Faithful people are not the ones who have all the answers or the ones who always seem to be at peace. Faithful people are the ones who keep their hearts and minds open, who keep asking questions—listening for God’s voice and watching for God’s Spirit.
People of faith do not necessarily have their act together, but they keep plugging away, trusting that God has their back, following their call, setting out for unknown places.
The faithful person keeps working against climate change despite all the damage that’s already been done. The faithful person continues to march and pray for peace in the face of new acts of terror and doubled-down policies of war. The faithful person keeps redefining justice and working harder for it. The faithful person prays for enemies as well as neighbors. The faithful person is constantly seeking to understand how and where to widen the welcome, and what it means to be kind.
Theirs is the time-tested, hearts-wide-open faith whose prayers are laced with the pain and longing. Theirs is the determined faith that says, “Yes, we can—with God’s help.” Theirs is the mature faith that grows from disappointment and brokenheartedness; the tear-stained faith that can still say “God is good’; the leaping faith that leaves homes and jobs and relationships and certainty to go to college or pursue a vocation, to walk more closely with God and discover more fully the abundance of life.

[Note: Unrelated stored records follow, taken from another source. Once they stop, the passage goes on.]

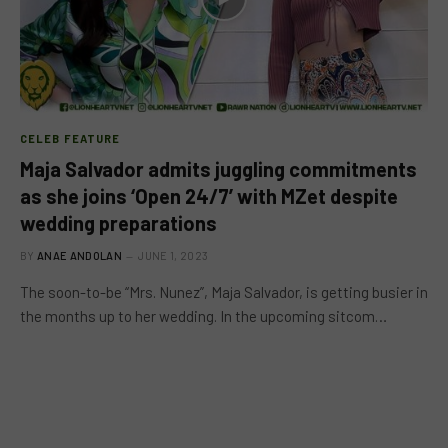
CELEB FEATURE
Maja Salvador admits juggling commitments
as she joins ‘Open 24/7’ with MZet despite
wedding preparations
BY
ANAE ANDOLAN
JUNE 1, 2023
The soon-to-be “Mrs. Nunez”, Maja Salvador, is getting busier in
the months up to her wedding. In the upcoming sitcom…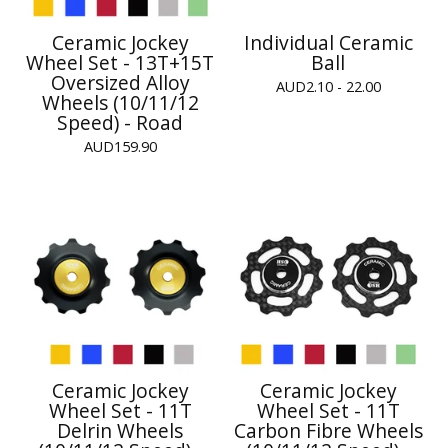
Ceramic Jockey
Individual Ceramic
Wheel Set - 13T+15T
Ball
Oversized Alloy
AUD
2.10 - 22.00
Wheels (10/11/12
Speed) - Road
AUD
159.90
Ceramic Jockey
Ceramic Jockey
Wheel Set - 11T
Wheel Set - 11T
Delrin Wheels
Carbon Fibre Wheels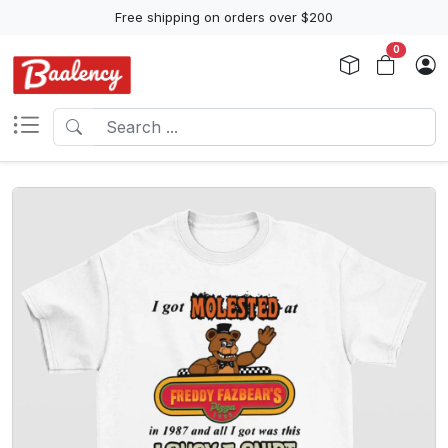
Free shipping on orders over $200
0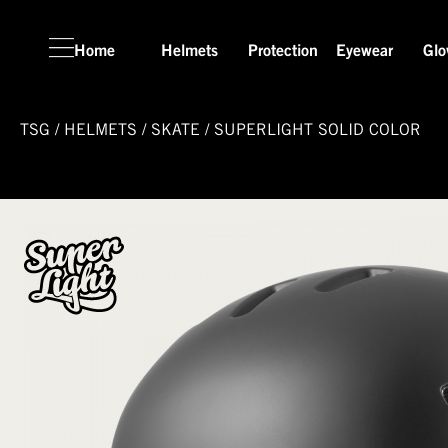
Home
Helmets
Protection
Eyewear
Glo
TSG
/
HELMETS
/
SKATE
/
SUPERLIGHT SOLID COLOR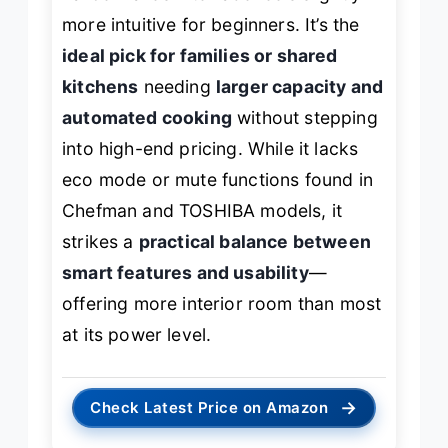
more intuitive for beginners. It’s the
ideal pick for families or shared
kitchens
needing
larger capacity and
automated cooking
without stepping
into high-end pricing. While it lacks
eco mode or mute functions found in
Chefman and TOSHIBA models, it
strikes a
practical balance between
smart features and usability
—
offering more interior room than most
at its power level.
→
Check Latest Price on Amazon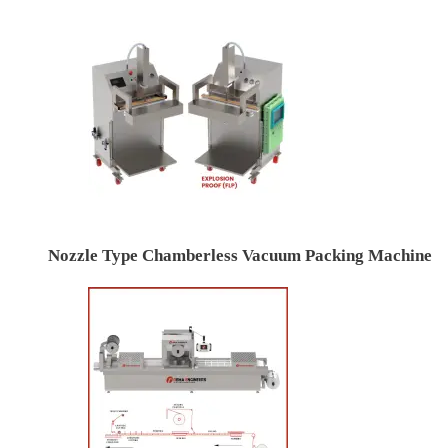
Nozzle Type Chamberless Vacuum Packing Machine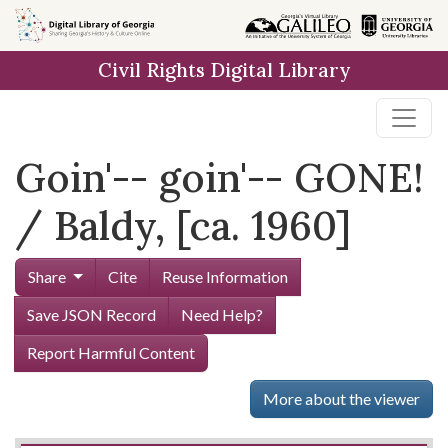
Skip to
main
Civil Rights Digital Library
content
Goin'-- goin'-- GONE!
/ Baldy, [ca. 1960]
Share
Cite
Reuse Information
Save JSON Record
Need Help?
Report Harmful Content
More about the viewer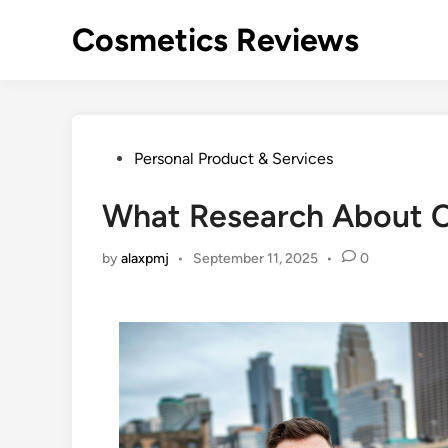
Skip
Cosmetics Reviews
to
content
Posted
Personal Product & Services
in
What Research About 
by
alaxpmj
•
September 11, 2025
•
0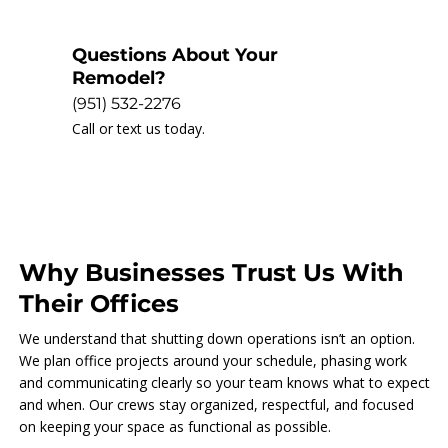
Questions About Your
Remodel?
(951) 532-2276
Call or text us today.
Why Businesses Trust Us With
Their Offices
We understand that shutting down operations isn’t an option.
We plan office projects around your schedule, phasing work
and communicating clearly so your team knows what to expect
and when. Our crews stay organized, respectful, and focused
on keeping your space as functional as possible.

This faith is the reality of what we hope for, the proof of what we don’t see.
No, Sarah and Abraham never saw descendants as numerous as the stars—but they were okay with that. Once they had laid eyes on Isaac, their miracle of a child, they didn’t need to see anyone or anything else. Their faith was sure; their God was true.
So, my friends, since we are surrounded by so great a cloud of witnesses, let us lay aside every weight and the fear that clings so closely. Let us be stubborn in hope and bold in faith. Let us run with perseverance the race that is set before us, looking to Jesus, the pioneer and perfecter of our faith. Let us not grow weary or lose heart because, even now, God is working within us and through us to accomplish far more than we can ask or imagine.